----- The data -----

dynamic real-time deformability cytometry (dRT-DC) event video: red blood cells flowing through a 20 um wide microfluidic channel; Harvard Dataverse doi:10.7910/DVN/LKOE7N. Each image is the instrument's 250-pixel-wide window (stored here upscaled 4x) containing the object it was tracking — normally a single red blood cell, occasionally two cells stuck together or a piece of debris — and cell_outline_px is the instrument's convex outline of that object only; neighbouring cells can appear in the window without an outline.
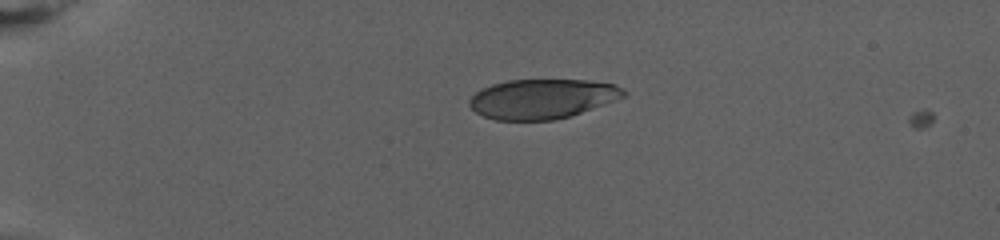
{"species": "human", "species_latin": "Homo sapiens", "temperature_condition": "warm", "stored_images_in_passage": 5, "camera_frame_rate_fps": 3000, "um_per_image_px": 0.085, "donor": {"sex": "female"}, "frame": {"image": 1, "passage_image": 1, "time_ms": 0.0, "image_size_px": [1000, 240], "cell_outline_px": [[628, 92], [624, 96], [572, 116], [552, 120], [496, 120], [484, 116], [476, 112], [468, 104], [468, 100], [480, 88], [492, 84], [508, 80], [584, 80], [616, 84], [624, 88]], "centroid_in_image_um": [46.08, 8.39], "position_along_channel_um": 38.9, "area_um2": 35.66}}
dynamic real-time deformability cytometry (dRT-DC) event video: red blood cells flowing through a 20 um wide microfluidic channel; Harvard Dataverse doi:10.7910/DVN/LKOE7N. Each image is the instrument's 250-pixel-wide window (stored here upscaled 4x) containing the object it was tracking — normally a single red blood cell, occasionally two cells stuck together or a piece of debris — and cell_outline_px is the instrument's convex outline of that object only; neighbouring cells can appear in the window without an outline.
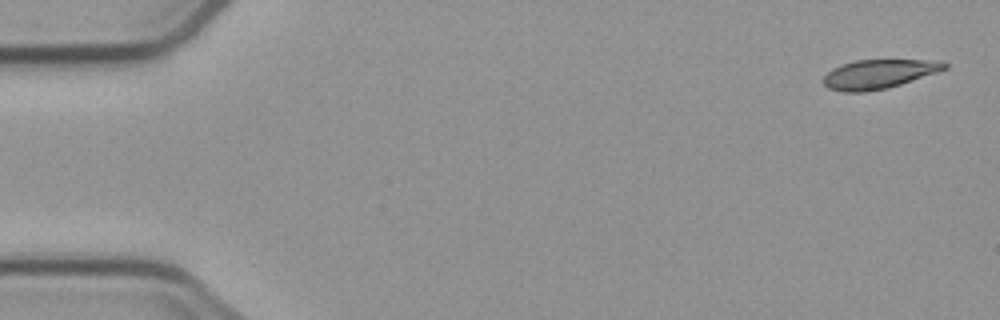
{"species": "common noctule bat (a hibernating species)", "species_latin": "Nyctalus noctula", "temperature_condition": "cold", "stored_images_in_passage": 4, "camera_frame_rate_fps": 3000, "um_per_image_px": 0.085, "animal": {"sex": "male", "body_mass_g": 23.1, "forearm_length_mm": 52.7}, "frame": {"image": 1, "passage_image": 1, "time_ms": 0.0, "image_size_px": [1000, 320], "cell_outline_px": [[948, 68], [888, 88], [864, 92], [844, 92], [828, 88], [824, 84], [824, 76], [832, 68], [840, 64], [856, 60], [944, 60], [948, 64]], "centroid_in_image_um": [74.69, 6.28], "position_along_channel_um": 10.3, "area_um2": 20.52}}
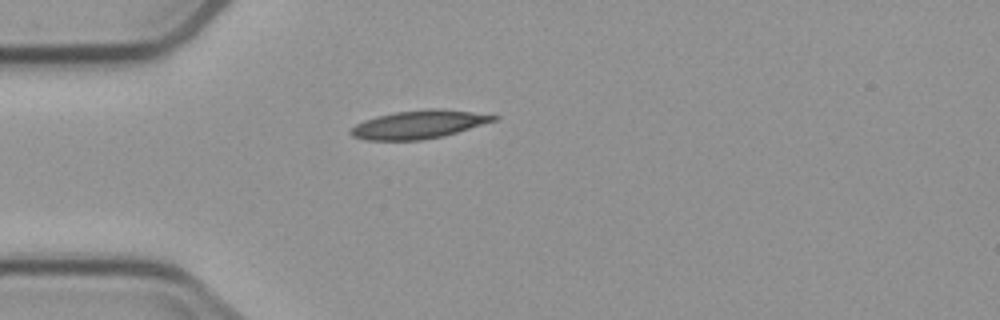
{"frame": {"image": 2, "passage_image": 4, "time_ms": 4.333, "image_size_px": [1000, 320], "cell_outline_px": [[500, 116], [496, 120], [444, 136], [420, 140], [364, 140], [352, 136], [348, 132], [356, 124], [364, 120], [376, 116], [396, 112], [428, 108], [440, 108], [472, 112]], "centroid_in_image_um": [35.57, 10.58], "position_along_channel_um": 49.4, "area_um2": 23.47}}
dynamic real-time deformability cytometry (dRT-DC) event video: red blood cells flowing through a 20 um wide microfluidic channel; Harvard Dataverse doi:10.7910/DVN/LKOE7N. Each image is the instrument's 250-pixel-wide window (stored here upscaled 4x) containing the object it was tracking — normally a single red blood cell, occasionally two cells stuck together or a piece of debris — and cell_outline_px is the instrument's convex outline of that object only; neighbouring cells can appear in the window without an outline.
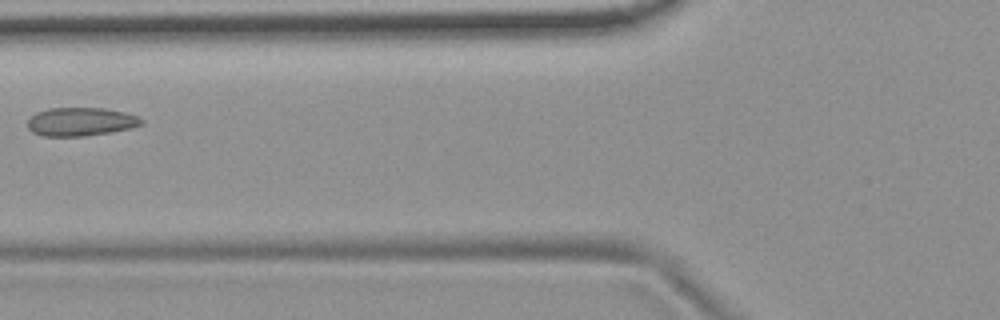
{"species": "common noctule bat (a hibernating species)", "species_latin": "Nyctalus noctula", "temperature_condition": "room temperature", "stored_images_in_passage": 5, "camera_frame_rate_fps": 3000, "um_per_image_px": 0.085, "animal": {"sex": "female", "body_mass_g": 19.9}, "frame": {"image": 1, "passage_image": 4, "time_ms": 1.0, "image_size_px": [1000, 320], "cell_outline_px": [[144, 124], [128, 128], [108, 132], [84, 136], [44, 136], [32, 132], [28, 128], [28, 120], [36, 112], [48, 108], [104, 108], [124, 112], [136, 116], [144, 120]], "centroid_in_image_um": [6.84, 10.34], "position_along_channel_um": 119.0, "area_um2": 18.73}}
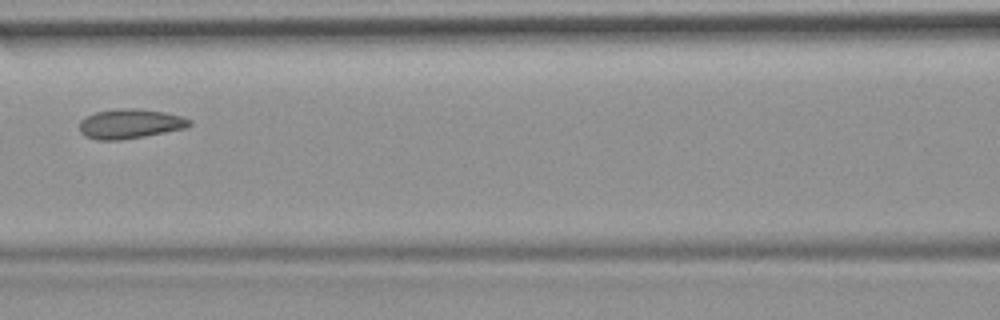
{"frame": {"image": 2, "passage_image": 5, "time_ms": 1.333, "image_size_px": [1000, 320], "cell_outline_px": [[192, 124], [184, 128], [144, 136], [120, 140], [96, 140], [84, 136], [80, 132], [80, 120], [84, 116], [96, 112], [120, 108], [136, 108], [164, 112], [180, 116], [192, 120]], "centroid_in_image_um": [11.01, 10.52], "position_along_channel_um": 155.6, "area_um2": 18.96}}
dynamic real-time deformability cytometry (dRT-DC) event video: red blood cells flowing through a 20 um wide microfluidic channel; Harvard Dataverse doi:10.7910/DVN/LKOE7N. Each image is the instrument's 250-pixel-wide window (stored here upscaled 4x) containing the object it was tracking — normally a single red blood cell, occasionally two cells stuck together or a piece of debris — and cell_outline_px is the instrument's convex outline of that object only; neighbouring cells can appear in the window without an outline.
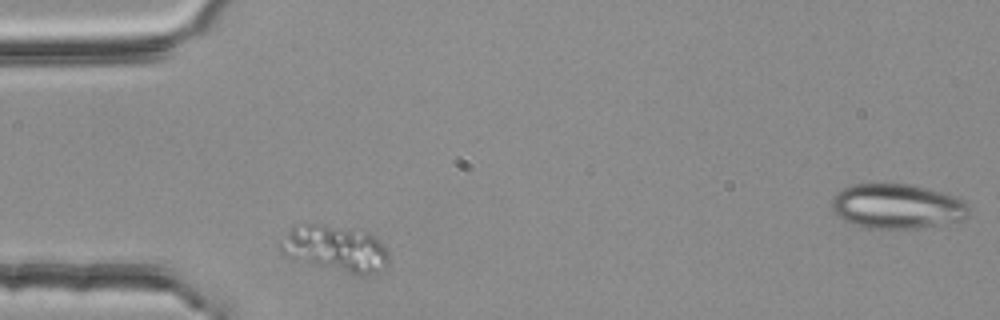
{"species": "common noctule bat (a hibernating species)", "species_latin": "Nyctalus noctula", "temperature_condition": "room temperature", "stored_images_in_passage": 2, "segment_of_instrument_passage": [1, 2], "camera_frame_rate_fps": 3000, "um_per_image_px": 0.085, "animal": {"sex": "female", "body_mass_g": 25.1}, "frame": {"image": 1, "passage_image": 1, "time_ms": 0.0, "image_size_px": [1000, 320], "cell_outline_px": [[388, 264], [384, 272], [368, 276], [364, 276], [292, 260], [284, 256], [280, 252], [280, 244], [292, 224], [320, 224], [368, 232], [380, 240], [388, 252]], "centroid_in_image_um": [28.52, 21.15], "position_along_channel_um": 56.5, "area_um2": 29.71}}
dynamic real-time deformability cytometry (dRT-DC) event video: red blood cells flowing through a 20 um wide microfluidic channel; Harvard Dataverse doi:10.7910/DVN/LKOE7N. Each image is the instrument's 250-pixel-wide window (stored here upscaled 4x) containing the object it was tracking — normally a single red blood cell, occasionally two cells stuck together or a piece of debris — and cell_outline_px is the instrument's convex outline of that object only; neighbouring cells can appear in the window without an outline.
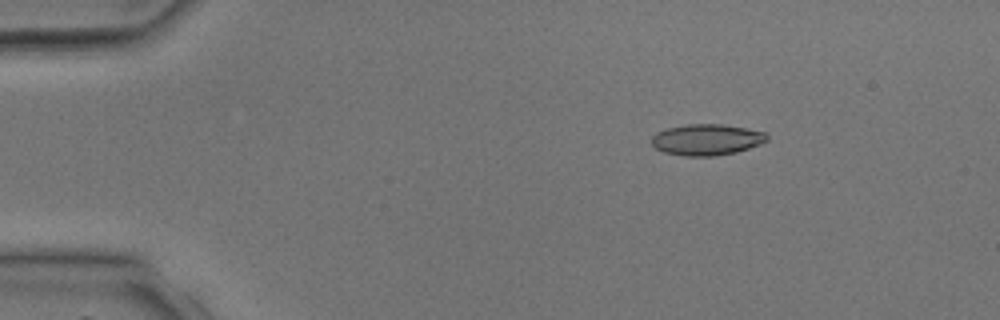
{"species": "common noctule bat (a hibernating species)", "species_latin": "Nyctalus noctula", "temperature_condition": "room temperature", "stored_images_in_passage": 4, "camera_frame_rate_fps": 3000, "um_per_image_px": 0.085, "animal": {"sex": "male", "body_mass_g": 17.9, "forearm_length_mm": 54.2}, "frame": {"image": 1, "passage_image": 2, "time_ms": 1.333, "image_size_px": [1000, 320], "cell_outline_px": [[768, 140], [760, 144], [736, 152], [716, 156], [684, 156], [664, 152], [656, 148], [652, 144], [652, 136], [656, 132], [668, 128], [688, 124], [720, 124], [744, 128], [764, 132], [768, 136]], "centroid_in_image_um": [60.05, 11.88], "position_along_channel_um": 24.9, "area_um2": 20.81}}
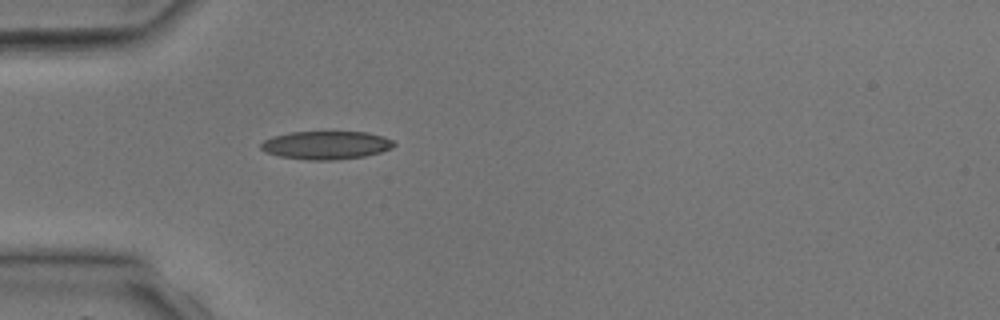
{"frame": {"image": 2, "passage_image": 4, "time_ms": 3.333, "image_size_px": [1000, 320], "cell_outline_px": [[396, 144], [392, 148], [380, 152], [364, 156], [336, 160], [308, 160], [280, 156], [264, 152], [260, 148], [260, 144], [264, 140], [272, 136], [292, 132], [368, 132], [384, 136], [392, 140]], "centroid_in_image_um": [27.72, 12.34], "position_along_channel_um": 57.3, "area_um2": 21.96}}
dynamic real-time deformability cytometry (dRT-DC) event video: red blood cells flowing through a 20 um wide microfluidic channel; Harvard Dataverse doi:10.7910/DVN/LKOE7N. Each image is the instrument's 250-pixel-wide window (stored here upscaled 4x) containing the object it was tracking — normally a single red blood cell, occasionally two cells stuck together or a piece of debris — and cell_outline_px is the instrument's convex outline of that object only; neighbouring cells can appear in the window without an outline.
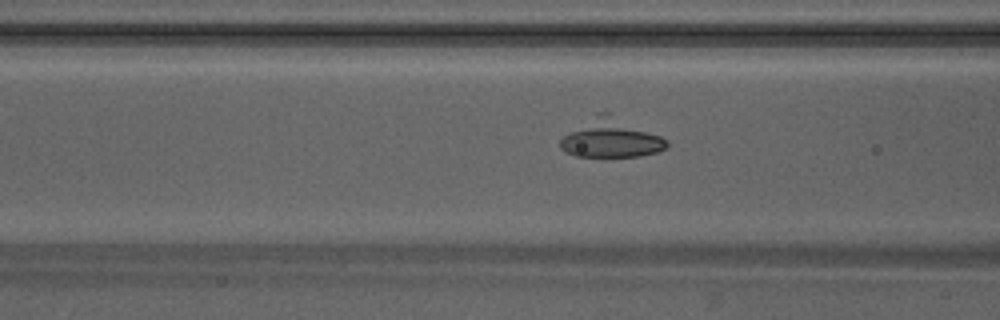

-----

■ Task instructions:
Omit each picture, then return all of the listing exactly as it stands.

■ Task output:
dynamic real-time deformability cytometry (dRT-DC) event video: red blood cells flowing through a 20 um wide microfluidic channel; Harvard Dataverse doi:10.7910/DVN/LKOE7N. Each image is the instrument's 250-pixel-wide window (stored here upscaled 4x) containing the object it was tracking — normally a single red blood cell, occasionally two cells stuck together or a piece of debris — and cell_outline_px is the instrument's convex outline of that object only; neighbouring cells can appear in the window without an outline.
{"species": "human", "species_latin": "Homo sapiens", "temperature_condition": "warm", "stored_images_in_passage": 5, "camera_frame_rate_fps": 3000, "um_per_image_px": 0.085, "donor": {"sex": "female"}, "frame": {"image": 1, "passage_image": 1, "time_ms": 0.0, "image_size_px": [1000, 240], "cell_outline_px": [[628, 92], [624, 96], [572, 116], [552, 120], [496, 120], [484, 116], [476, 112], [468, 104], [468, 100], [480, 88], [492, 84], [508, 80], [584, 80], [616, 84], [624, 88]], "centroid_in_image_um": [46.08, 8.39], "position_along_channel_um": 38.9, "area_um2": 35.66}}
dynamic real-time deformability cytometry (dRT-DC) event video: red blood cells flowing through a 20 um wide microfluidic channel; Harvard Dataverse doi:10.7910/DVN/LKOE7N. Each image is the instrument's 250-pixel-wide window (stored here upscaled 4x) containing the object it was tracking — normally a single red blood cell, occasionally two cells stuck together or a piece of debris — and cell_outline_px is the instrument's convex outline of that object only; neighbouring cells can appear in the window without an outline.
{"species": "common noctule bat (a hibernating species)", "species_latin": "Nyctalus noctula", "temperature_condition": "cold", "stored_images_in_passage": 4, "camera_frame_rate_fps": 3000, "um_per_image_px": 0.085, "animal": {"sex": "male", "body_mass_g": 23.1, "forearm_length_mm": 52.7}, "frame": {"image": 1, "passage_image": 1, "time_ms": 0.0, "image_size_px": [1000, 320], "cell_outline_px": [[948, 68], [888, 88], [864, 92], [844, 92], [828, 88], [824, 84], [824, 76], [832, 68], [840, 64], [856, 60], [944, 60], [948, 64]], "centroid_in_image_um": [74.69, 6.28], "position_along_channel_um": 10.3, "area_um2": 20.52}}
{"frame": {"image": 2, "passage_image": 4, "time_ms": 4.333, "image_size_px": [1000, 320], "cell_outline_px": [[500, 116], [496, 120], [444, 136], [420, 140], [364, 140], [352, 136], [348, 132], [356, 124], [364, 120], [376, 116], [396, 112], [428, 108], [440, 108], [472, 112]], "centroid_in_image_um": [35.57, 10.58], "position_along_channel_um": 49.4, "area_um2": 23.47}}
dynamic real-time deformability cytometry (dRT-DC) event video: red blood cells flowing through a 20 um wide microfluidic channel; Harvard Dataverse doi:10.7910/DVN/LKOE7N. Each image is the instrument's 250-pixel-wide window (stored here upscaled 4x) containing the object it was tracking — normally a single red blood cell, occasionally two cells stuck together or a piece of debris — and cell_outline_px is the instrument's convex outline of that object only; neighbouring cells can appear in the window without an outline.
{"species": "common noctule bat (a hibernating species)", "species_latin": "Nyctalus noctula", "temperature_condition": "room temperature", "stored_images_in_passage": 5, "camera_frame_rate_fps": 3000, "um_per_image_px": 0.085, "animal": {"sex": "female", "body_mass_g": 19.9}, "frame": {"image": 1, "passage_image": 4, "time_ms": 1.0, "image_size_px": [1000, 320], "cell_outline_px": [[144, 124], [128, 128], [108, 132], [84, 136], [44, 136], [32, 132], [28, 128], [28, 120], [36, 112], [48, 108], [104, 108], [124, 112], [136, 116], [144, 120]], "centroid_in_image_um": [6.84, 10.34], "position_along_channel_um": 119.0, "area_um2": 18.73}}
{"frame": {"image": 2, "passage_image": 5, "time_ms": 1.333, "image_size_px": [1000, 320], "cell_outline_px": [[192, 124], [184, 128], [144, 136], [120, 140], [96, 140], [84, 136], [80, 132], [80, 120], [84, 116], [96, 112], [120, 108], [136, 108], [164, 112], [180, 116], [192, 120]], "centroid_in_image_um": [11.01, 10.52], "position_along_channel_um": 155.6, "area_um2": 18.96}}
dynamic real-time deformability cytometry (dRT-DC) event video: red blood cells flowing through a 20 um wide microfluidic channel; Harvard Dataverse doi:10.7910/DVN/LKOE7N. Each image is the instrument's 250-pixel-wide window (stored here upscaled 4x) containing the object it was tracking — normally a single red blood cell, occasionally two cells stuck together or a piece of debris — and cell_outline_px is the instrument's convex outline of that object only; neighbouring cells can appear in the window without an outline.
{"species": "common noctule bat (a hibernating species)", "species_latin": "Nyctalus noctula", "temperature_condition": "room temperature", "stored_images_in_passage": 2, "segment_of_instrument_passage": [1, 2], "camera_frame_rate_fps": 3000, "um_per_image_px": 0.085, "animal": {"sex": "female", "body_mass_g": 25.1}, "frame": {"image": 1, "passage_image": 1, "time_ms": 0.0, "image_size_px": [1000, 320], "cell_outline_px": [[388, 264], [384, 272], [368, 276], [364, 276], [292, 260], [284, 256], [280, 252], [280, 244], [292, 224], [320, 224], [368, 232], [380, 240], [388, 252]], "centroid_in_image_um": [28.52, 21.15], "position_along_channel_um": 56.5, "area_um2": 29.71}}
dynamic real-time deformability cytometry (dRT-DC) event video: red blood cells flowing through a 20 um wide microfluidic channel; Harvard Dataverse doi:10.7910/DVN/LKOE7N. Each image is the instrument's 250-pixel-wide window (stored here upscaled 4x) containing the object it was tracking — normally a single red blood cell, occasionally two cells stuck together or a piece of debris — and cell_outline_px is the instrument's convex outline of that object only; neighbouring cells can appear in the window without an outline.
{"species": "common noctule bat (a hibernating species)", "species_latin": "Nyctalus noctula", "temperature_condition": "room temperature", "stored_images_in_passage": 4, "camera_frame_rate_fps": 3000, "um_per_image_px": 0.085, "animal": {"sex": "male", "body_mass_g": 17.9, "forearm_length_mm": 54.2}, "frame": {"image": 1, "passage_image": 2, "time_ms": 1.333, "image_size_px": [1000, 320], "cell_outline_px": [[768, 140], [760, 144], [736, 152], [716, 156], [684, 156], [664, 152], [656, 148], [652, 144], [652, 136], [656, 132], [668, 128], [688, 124], [720, 124], [744, 128], [764, 132], [768, 136]], "centroid_in_image_um": [60.05, 11.88], "position_along_channel_um": 24.9, "area_um2": 20.81}}
{"frame": {"image": 2, "passage_image": 4, "time_ms": 3.333, "image_size_px": [1000, 320], "cell_outline_px": [[396, 144], [392, 148], [380, 152], [364, 156], [336, 160], [308, 160], [280, 156], [264, 152], [260, 148], [260, 144], [264, 140], [272, 136], [292, 132], [368, 132], [384, 136], [392, 140]], "centroid_in_image_um": [27.72, 12.34], "position_along_channel_um": 57.3, "area_um2": 21.96}}
dynamic real-time deformability cytometry (dRT-DC) event video: red blood cells flowing through a 20 um wide microfluidic channel; Harvard Dataverse doi:10.7910/DVN/LKOE7N. Each image is the instrument's 250-pixel-wide window (stored here upscaled 4x) containing the object it was tracking — normally a single red blood cell, occasionally two cells stuck together or a piece of debris — and cell_outline_px is the instrument's convex outline of that object only; neighbouring cells can appear in the window without an outline.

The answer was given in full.